Thanks for taking the question. So, the book-to-bill is so strong at 1.7 times versus two times last quarter and it's clear, you guys are guiding margins production strong. Would you say, some of that guidance is due to higher, I guess, the ability to pass-through higher prices or would you say it's due to lower costs or a combination of both? And then, with respect to steel prices retreating, can you talk a little bit about what kind of price levels you expect maybe in the second half or maybe in the third quarter with respect to those prices falling?

Jean Savage

Analyst

Sure. I'll go ahead and start and let Eric jump in. So, we're looking at the second half. We are seeing the improvements come through in manufacturing. Some of the efficiencies, automation and other thing.
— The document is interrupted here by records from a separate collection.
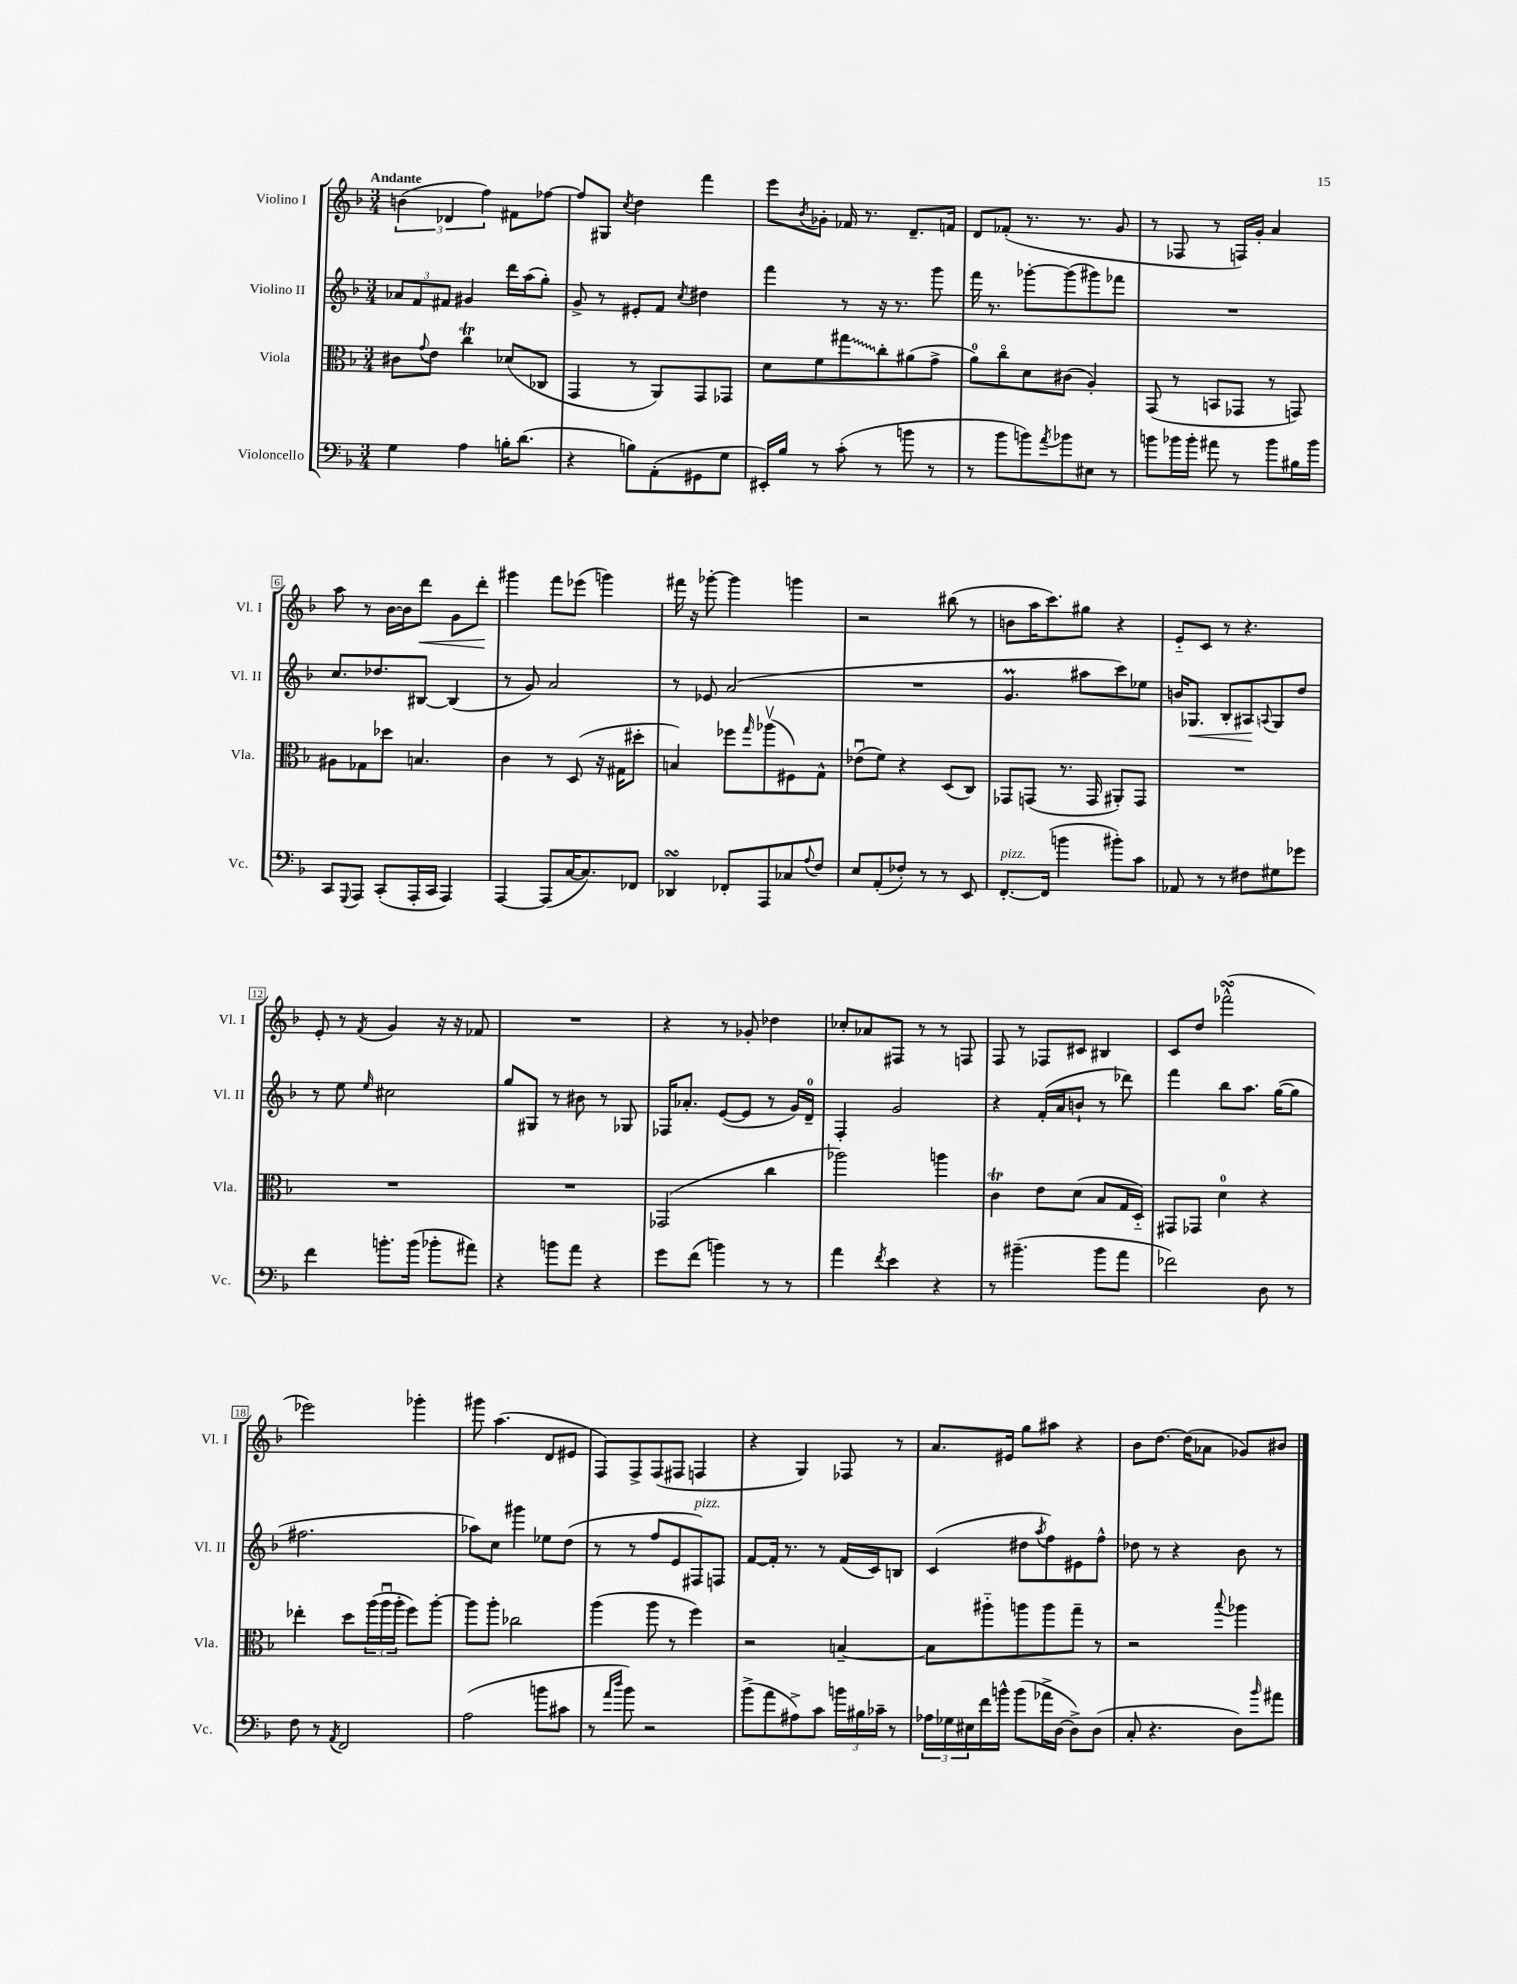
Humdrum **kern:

**kern	**kern	**kern	**kern
*staff4	*staff3	*staff2	*staff1
*clefF4	*clefC3	*clefG2	*clefG2
*k[b-]	*k[b-]	*k[b-]	*k[b-]
*M3/4	*M3/4	*M3/4	*M3/4
4G\	8c#\L	12a-/L	(6b\
.	.	12f/	.
.	8qqg/	.	.
.	8e\J	.	.
.	.	12f#/J	6d-/
4A\	4cc\	4g#/	.
.	.	.	6ff\)
16B'\LK	(8d-/L	16ddd\LL	8f#\L
(8.d\J	.	(16aa\J	.
.	8C-/J	8gg'\J)	[8ff-\J
=	=	=	=
4r	4GG/	8g^/	8ff-/]L
.	.	8r	8G#/J
.	.	.	8qcc/
8B\L)	8r	8e#'/L	4dd\
(8AA'\	8AA/L)	8f/J	.
.	.	8qcc/	.
8GG#\	8GG/	4dd#\	4fff\
8G\J	8GG-/J	.	.
=	=	=	=
16EE#'/LL)	8d\L	4fff\	8eee\L
16B-/JJ	.	.	.
.	.	.	8qb-/
8r	8f\	.	8g-'\J
(8c'\	8gg#\	8r	16f-/
.	.	.	8.r
8r	8cc'\	16r	.
.	.	8.r	.
8b\	(8a#\	.	8.d~/L
8r	8g^\J	8ggg\	.
.	.	.	16f/Jk
=	=	=	=
8r	8a\L)	16fff\	8d/L
.	.	8.r	.
8b-\L	8cco\	.	(8f-'/J
8b\)	8d\	[8ggg-'\L	8.r
8qa/	.	.	.
8b-\	(8c#\J	(8ggg-\]	.
.	.	.	8.r
8E#\J	4A'/)	8ggg#\)	.
8r	.	8fff-\J	8g/
=	=	=	=
8b\L	(8GG/	2.r	8r
16b-\L	8r	.	8F-/
16b-'\JJ	.	.	.
8a#\	8BB/L	.	8r
8r	8GG-/J	.	16F/LL)
.	.	.	16g'/JJ
8b-\L	8r	.	4a/
16B#\L	8GG/)	.	.
16b-\JJ	.	.	.
=	=	=	=
8CC/L	8A#\L	8.cc/L	8aa\
8qqGGG/	.	.	.
8AAA/J	8G-\	.	8r
.	.	8.dd-/	.
(8CC'/L	8dd-\J	.	[16b-\LL
.	.	.	16b-\]J
16AAA'/L	4.B/	[8B#/J	8ddd\J
16CC/JJ	.	.	.
4AAA/)	.	(4B#/]	8g\L
.	.	.	8ddd'\J
=	=	=	=
[4AAA/	4c\	8r	4ggg#\
.	.	8g/)	.
(8AAA/]L	8r	2a/	8fff\L
[16C/K	(8D/	.	(8eee-\J
8.C/])	.	.	.
.	16r	.	4ggg\)
.	16G#\LK	.	.
8FF-/J	8dd#'\J	.	.
=	=	=	=
4DD-/	4B/)	8r	16fff#\
.	.	.	16r
.	.	8e-/	[8ggg-'\
8FF-'/L	8ff-\L	(2a/	4ggg-\]
.	16qqgg/	.	.
8AAA/	(8aa-v\	.	.
8C-/	8F#\)	.	4ggg\
8qqA/	.	.	.
8F/J	8G^^\J	.	.
=	=	=	=
8E/L	(8e-u\L	2.r	2r
(8AA'/	8f\J)	.	.
8F-'/J)	4r	.	.
8r	.	.	.
8r	(8D/L	.	(8bb#\
8EE/	8C/J)	.	8r
=	=	=	=
[8.FF'/L	8GG-/L	4.g/	8b\L
.	(8GG/J	.	16aa\K
(16FF/]Jk	.	.	8.ccc\)
4b\	8.r	.	.
.	.	8aa#\L	8gg#\J
.	16GG/	.	.
8b#'\L)	8AA#'/L)	8ccc\)	4r
8c\J	8GG/J	8ee-\J	.
=	=	=	=
8AA-/	2.r	16b/LK	8e'~/L
.	.	8.G-/J	.
8r	.	.	8c/J
8r	.	8B-'/L	8r
8F#\L	.	8A#/	4.r
.	.	8qqA/	.
8G#\	.	8G-/	.
8g-\J	.	8dd/J	.
=	=	=	=
4f\	2.r	8r	8e'/
.	.	8ee\	8r
.	.	16qqee/	8qf/
8.b'\L	.	2cc#\	4g/
(16b\Jk	.	.	.
8b-'\L	.	.	16r
.	.	.	16r
8a#\J)	.	.	8f-/
=	=	=	=
4r	2.r	8gg/L	2.r
.	.	8G#/J	.
8b\L	.	8r	.
8a\J	.	8b#\	.
4r	.	8r	.
.	.	8G-/	.
=	=	=	=
8g\L	(2GG-/	16F-/LK	4r
.	.	8.a-'/J	.
(8f\J	.	.	.
4b\)	.	([8e/L	8r
.	.	8e/]J	8g-'/
8r	4cc\	8r	4dd-\
8r	.	16g/LL)	.
.	.	16d~/JJ	.
=	=	=	=
4a\	2aa-\)	4F'/	8cc-'/L
.	.	.	8a-/
8qf/	.	.	.
4e\	.	2g/	8F#/J
.	.	.	8r
4r	4aa\	.	8r
.	.	.	8F/
=	=	=	=
8r	4c\	4r	8F/
(4.b#~\	.	.	8r
.	8e\L	(16f'/LL	8F-/L
.	.	16a/J	.
.	(8d\J	8b`/J	8c#/J
8b#\L	8B-/L	8r	4B#/
8a\J	16G/L	8ddd-\)	.
.	16D'~/JJ)	.	.
=	=	=	=
2f-\)	8GG#/L	4fff\	8c/L
.	8GG-/J	.	8dd/J
.	4d\	8bb-\L	(2fff-^^\
.	.	8.aa\J	.
8D\	4r	.	.
.	.	([16gg\LK	.
8r	.	8gg\]J	.
=	=	=	=
8F\	4ee-'\	2.ff#\	2eee-\)
8r	.	.	.
8qAA/	.	.	.
2FF/	8dd\L	.	.
.	(24aa\L	.	.
.	24aau\	.	.
.	24aa'\JJ	.	.
.	8ff\L)	.	4ggg-'\
.	[8aa'\J	.	.
=	=	=	=
(2A\	8aa\]L	8aa-\L)	8ggg#\
.	8aa'\J	8cc\J	(4.aa\
.	2cc-\	4ggg#\	.
8b\L	.	8ee-\L	8d/L
8c#\J	.	(8dd\J	8e#/J
=	=	=	=
8r	(4aa\	8r	8F/L)
16qqa/LL	.	.	.
16qqdd/JJ	.	.	.
8b-\)	.	8r	8F^/
2r	8aa\	8ff/L	(8F/
.	8r	8e/	8F#/J
.	4ff\)	8F#/)	4F/
.	.	8F/J	.
=	=	=	=
(8b-^\L	2r	[8f/L	4r
8a\	.	16f'/]Jk	.
.	.	8.r	.
8A#^\)	.	.	4G/)
8c\J	.	8r	.
24b\LL	[4B~/	(16f/LL	8F-/
24B#\	.	.	.
.	.	16c/J)	.
24c-~\JJ	.	.	.
8r	.	8B/J	8r
=	=	=	=
24A-\LL	8B\]L	(4c/	8.a/L
24G-\	.	.	.
24E#\	.	.	.
16f\	8aa#'~\	.	.
16b^^\JJ	.	.	16e#/Jk
(8b\L	8aa\	8dd#\L	8gg\L
.	.	8qaa/	.
16a-^\L	8aa\	8ff\)	8aa#\J
[16D\JJ	.	.	.
8D^\]L)	8gg~\J	8e#\	4r
(8D\J	8r	8ff^^\J	.
=	=	=	=
8C'/	2r	8dd-\	8b-\L
4.r	.	8r	[8.dd\J
.	.	4r	.
.	.	.	(16dd\]LK
.	.	.	8a-\J
.	8qqbb-/	.	.
8D\L)	4aa-\	8b-\	8g-/L)
16qqb-/	.	.	.
8a#\J	.	8r	8b#/J
==	==	==	==
*-	*-	*-	*-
So, that has definitely helped them, but it's a combination of that plus a stronger pricing environment for us based off of where we are in this cycle. Steel prices, they have come down a little. We're nowhere near where we were pre-pandemic yet, so not expecting to get to the pre-pandemic levels anytime soon, but see a gradual reduction in those prices.

Gordon Johnson

Analyst

And then if I could, just a quick follow-up, I mean, clearly as one person mentioned there's some cross currents in the economy, but you guys are guiding to strength, clearly higher EPS. If indeed we do go into a modest to aggressive recession, I guess, maybe this question we've answered, but how confident are you in that book-to-bill. Thank you for the questions.

Jean Savage

Analyst

Yes. So, when you look at our backlog, we have about a year sitting there. So from June till next June, we've already got orders in place to be able to handle that with a pricing from last - we can't predict everything. But based off of what we see today, we should be able to continue to have the efficiency improvements. We've got the volume set. So it's just running and doing what we expect to do or perform in our facilities.

Operator

Operator

And, ladies and gentlemen, this concludes our question-and-answer session. I'd like to turn the conference back over to, Jean Savage, for any closing remarks.

Jean Savage

Analyst

Well, thank you, everyone, for joining us this morning. As you can tell, we're very pleased with the progress we continue to make towards our goals to optimize returns in this business. Additionally, from our perspective, we see the current supply/demand dynamics for railcars to remain strong despite what has been a more volatile year for headline and financial markets. With that, we hope you have a great day and thank you again.

Operator

Operator

Thank you. This concludes today's conference call. We thank you all for attending today's presentation. You may now disconnect your lines and have a wonderful day.